The American novelist William Kennedy called that signature Gabriel García Márquez work, “the first piece of literature since the Book of Genesis that should be required reading for the entire human race.”

Was Master Of The “Magical Realism” Literary Genre

Known affectionately throughout Latin America by his nickname “Gabo,” Marquez inspired a generation of Latin American writers and became the acknowledged master of the literary genre known as “magical realism,” in which he blended tales of everyday life with elements of fantasy against a version of Latin America that existed as much in his own imagination as in the real world.

Gabriel García Márquez said that he chose the magical realism genre because the decades of poverty and oppression in his native region rendered the actual events of daily existence unbelievable.

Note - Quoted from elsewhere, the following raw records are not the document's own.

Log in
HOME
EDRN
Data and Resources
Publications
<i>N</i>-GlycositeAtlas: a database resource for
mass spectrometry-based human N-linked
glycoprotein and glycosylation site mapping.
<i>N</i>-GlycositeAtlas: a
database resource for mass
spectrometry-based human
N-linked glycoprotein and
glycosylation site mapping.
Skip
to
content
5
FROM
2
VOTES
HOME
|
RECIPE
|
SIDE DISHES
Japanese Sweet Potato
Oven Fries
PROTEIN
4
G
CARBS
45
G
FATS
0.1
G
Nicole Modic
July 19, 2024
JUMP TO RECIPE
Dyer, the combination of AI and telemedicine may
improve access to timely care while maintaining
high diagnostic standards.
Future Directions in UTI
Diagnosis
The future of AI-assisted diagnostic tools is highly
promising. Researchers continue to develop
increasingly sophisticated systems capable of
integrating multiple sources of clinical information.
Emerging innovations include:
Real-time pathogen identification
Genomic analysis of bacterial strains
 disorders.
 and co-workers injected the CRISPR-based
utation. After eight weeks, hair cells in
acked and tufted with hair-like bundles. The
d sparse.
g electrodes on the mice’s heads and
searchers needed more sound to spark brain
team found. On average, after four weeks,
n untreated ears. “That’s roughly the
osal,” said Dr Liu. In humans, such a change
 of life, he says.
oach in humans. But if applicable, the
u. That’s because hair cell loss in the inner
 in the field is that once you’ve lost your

“Poets and beggars, musicians and prophets, warriors and scoundrels, all creatures of that unbridled reality, we have had to ask but little of imagination,” he once said. “For our crucial problem has been a lack of conventional means to render our lives believable.”

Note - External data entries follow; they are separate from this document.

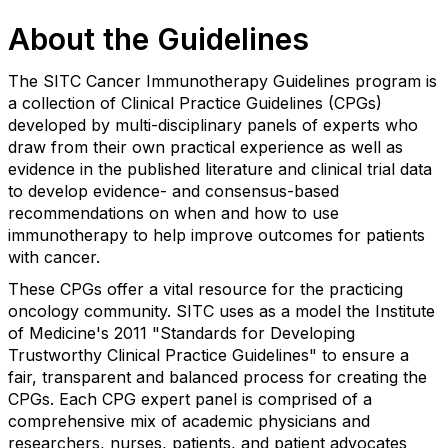
About the Guidelines
The SITC Cancer Immunotherapy Guidelines program is
a collection of Clinical Practice Guidelines (CPGs)
developed by multi-disciplinary panels of experts who
draw from their own practical experience as well as
evidence in the published literature and clinical trial data
to develop evidence- and consensus-based
recommendations on when and how to use
immunotherapy to help improve outcomes for patients
with cancer.
These CPGs offer a vital resource for the practicing
oncology community. SITC uses as a model the Institute
of Medicine's 2011 "Standards for Developing
Trustworthy Clinical Practice Guidelines" to ensure a
fair, transparent and balanced process for creating the
CPGs. Each CPG expert panel is comprised of a
comprehensive mix of academic physicians and
researchers, nurses, patients, and patient advocates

Márquez Did Not Find Success Until Age Of 40

While Gabriel García Márquez was acknowledged as a literary genius worldwide, in Latin Americ, his influence was immeasurable, and he was looked upon not only the region’s greatest contemporary writers, but as a figure who towered over all of history.

“Being a contemporary of Gabo was like living in the time of Homer,” a fellow Colombian author, Hector Abad Faciolince, said. “In a mythic and poetic way, he explained our origins. His verbal imagination and creative force were astonishing.”

But unlike many contemporary novelists, Gabriel García Márquez was not born into the literary life, nor was writing simply a passion he could afford to indulge thanks to family wealth or a comfortable university teaching position. In fact, Márquez barely scraped out a living as a journalist until he was 40, when he finished writing 100 Years Of Solitude.

When he finished what would soon be recognized as one of the greatest literary works of the century, Gabriel García Márquez was said to be so broke that he had to mail the manuscript off to his publisher in two installments because he didn’t have enough money to buy all of the postage at once.